[PROVIDED PASSAGE Boundary: Start]
Knowledge Graph Sparsification for GNN-based Rare Disease Diagnosis
Premt Cara, Kamilia Zaripova, David Bani-Harouni, Nassir Navab, Azade Farshad
TL;DR
RareNet tackles the challenge of rare genetic disease diagnosis in data-scarce settings by using only patient phenotypes to extract a patient-specific subgraph from a biomedical knowledge graph and to rank candidate causal genes. It combines phenotype-centered subgraph sampling, Graph Attention Network processing, and joint subgraph and gene scoring with a teacher–student training objective, enabling robust performance even with noisy phenotypes. The method can operate as a standalone diagnostic tool or as a pre-/post-processing filter to improve existing gene-prioritization frameworks, and it demonstrates competitive results on simulated data and real-world MyGene2 data, along with consistent improvements when combined with other methods. This phenotype-driven KG approach has the potential to democratize access to advanced genetic analysis in resource-limited settings and offers interpretable subgraphs that can guide clinical investigation and validation.
Abstract
Rare genetic disease diagnosis faces critical challenges: insufficient patient data, inaccessible full genome sequencing, and the immense number of possible causative genes. These limitations cause prolonged diagnostic journeys, inappropriate treatments, and critical delays, disproportionately affecting patients in resource-limited settings where diagnostic tools are scarce. We propose RareNet, a subgraph-based Graph Neural Network that requires only patient phenotypes to identify the most likely causal gene and retrieve focused patient subgraphs for targeted clinical investigation. RareNet can function as a standalone method or serve as a pre-processing or post-processing filter for other candidate gene prioritization methods, consistently enhancing their performance while potentially enabling explainable insights. Through comprehensive evaluation on two biomedical datasets, we demonstrate competitive and robust causal gene prediction and significant performance gains when integrated with other frameworks. By requiring only phenotypic data, which is readily available in any clinical setting, RareNet democratizes access to sophisticated genetic analysis, offering particular value for underserved populations lacking advanced genomic infrastructure.
[PROVIDED PASSAGE Boundary: End]
[EXTRACTED DATA Boundary: Start]
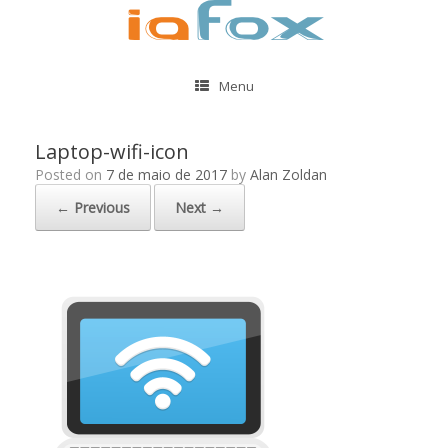
Menu
Laptop-wifi-icon
Posted on
7 de maio de 2017
by
Alan Zoldan
← Previous
Next →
[EXTRACTED DATA Boundary: End]
§ STUDY QUESTIONS
- a) List every author named in the text on knowledge graph sparsification for rare disease diagnosis.
- b) Answer these questions from the text on knowledge graph sparsification for rare disease diagnosis:
(i) What is the only patient data RareNet requires?
(ii) What kind of network processes the patient-specific subgraph?
(iii) On which real-world data does RareNet show competitive results?

§ COMPLETED EXERCISE
- a)
Premt Cara
Kamilia Zaripova
David Bani-Harouni
Nassir Navab
Azade Farshad

- b)
(i) Patient phenotypes.
(ii) A Graph Attention Network.
(iii) MyGene2 data.